◆ Directions for this task ◆
Turn every line of the data below into a single numbered list, leaving out any blank lines.

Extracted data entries
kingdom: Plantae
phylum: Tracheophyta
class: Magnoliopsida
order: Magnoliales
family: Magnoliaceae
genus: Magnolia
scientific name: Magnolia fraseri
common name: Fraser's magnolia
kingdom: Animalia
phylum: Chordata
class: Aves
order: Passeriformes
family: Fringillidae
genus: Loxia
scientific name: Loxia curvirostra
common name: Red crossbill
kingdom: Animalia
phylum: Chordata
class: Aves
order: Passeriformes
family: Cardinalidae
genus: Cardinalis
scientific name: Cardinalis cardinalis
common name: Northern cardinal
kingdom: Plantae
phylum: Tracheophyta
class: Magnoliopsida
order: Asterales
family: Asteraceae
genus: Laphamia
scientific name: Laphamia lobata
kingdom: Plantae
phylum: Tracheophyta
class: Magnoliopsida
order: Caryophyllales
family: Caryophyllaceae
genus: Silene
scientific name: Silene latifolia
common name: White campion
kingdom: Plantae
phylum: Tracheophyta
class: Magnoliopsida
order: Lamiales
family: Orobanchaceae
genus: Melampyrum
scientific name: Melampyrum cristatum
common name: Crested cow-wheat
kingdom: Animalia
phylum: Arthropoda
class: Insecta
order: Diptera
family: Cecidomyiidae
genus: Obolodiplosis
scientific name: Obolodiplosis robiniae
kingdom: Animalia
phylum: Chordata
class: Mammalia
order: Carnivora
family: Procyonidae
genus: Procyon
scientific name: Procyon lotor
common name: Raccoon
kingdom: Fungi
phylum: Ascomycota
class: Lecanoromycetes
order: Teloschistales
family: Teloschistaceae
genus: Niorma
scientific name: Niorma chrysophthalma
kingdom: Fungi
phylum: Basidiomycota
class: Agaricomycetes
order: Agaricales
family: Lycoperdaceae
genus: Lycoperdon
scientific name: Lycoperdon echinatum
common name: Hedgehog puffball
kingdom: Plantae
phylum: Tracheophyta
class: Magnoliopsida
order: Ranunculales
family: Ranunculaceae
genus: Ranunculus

◆ Answer to the exercise ◆
1. kingdom: Plantae
2. phylum: Tracheophyta
3. class: Magnoliopsida
4. order: Magnoliales
5. family: Magnoliaceae
6. genus: Magnolia
7. scientific name: Magnolia fraseri
8. common name: Fraser's magnolia
9. kingdom: Animalia
10. phylum: Chordata
11. class: Aves
12. order: Passeriformes
13. family: Fringillidae
14. genus: Loxia
15. scientific name: Loxia curvirostra
16. common name: Red crossbill
17. kingdom: Animalia
18. phylum: Chordata
19. class: Aves
20. order: Passeriformes
21. family: Cardinalidae
22. genus: Cardinalis
23. scientific name: Cardinalis cardinalis
24. common name: Northern cardinal
25. kingdom: Plantae
26. phylum: Tracheophyta
27. class: Magnoliopsida
28. order: Asterales
29. family: Asteraceae
30. genus: Laphamia
31. scientific name: Laphamia lobata
32. kingdom: Plantae
33. phylum: Tracheophyta
34. class: Magnoliopsida
35. order: Caryophyllales
36. family: Caryophyllaceae
37. genus: Silene
38. scientific name: Silene latifolia
39. common name: White campion
40. kingdom: Plantae
41. phylum: Tracheophyta
42. class: Magnoliopsida
43. order: Lamiales
44. family: Orobanchaceae
45. genus: Melampyrum
46. scientific name: Melampyrum cristatum
47. common name: Crested cow-wheat
48. kingdom: Animalia
49. phylum: Arthropoda
50. class: Insecta
51. order: Diptera
52. family: Cecidomyiidae
53. genus: Obolodiplosis
54. scientific name: Obolodiplosis robiniae
55. kingdom: Animalia
56. phylum: Chordata
57. class: Mammalia
58. order: Carnivora
59. family: Procyonidae
60. genus: Procyon
61. scientific name: Procyon lotor
62. common name: Raccoon
63. kingdom: Fungi
64. phylum: Ascomycota
65. class: Lecanoromycetes
66. order: Teloschistales
67. family: Teloschistaceae
68. genus: Niorma
69. scientific name: Niorma chrysophthalma
70. kingdom: Fungi
71. phylum: Basidiomycota
72. class: Agaricomycetes
73. order: Agaricales
74. family: Lycoperdaceae
75. genus: Lycoperdon
76. scientific name: Lycoperdon echinatum
77. common name: Hedgehog puffball
78. kingdom: Plantae
79. phylum: Tracheophyta
80. class: Magnoliopsida
81. order: Ranunculales
82. family: Ranunculaceae
83. genus: Ranunculus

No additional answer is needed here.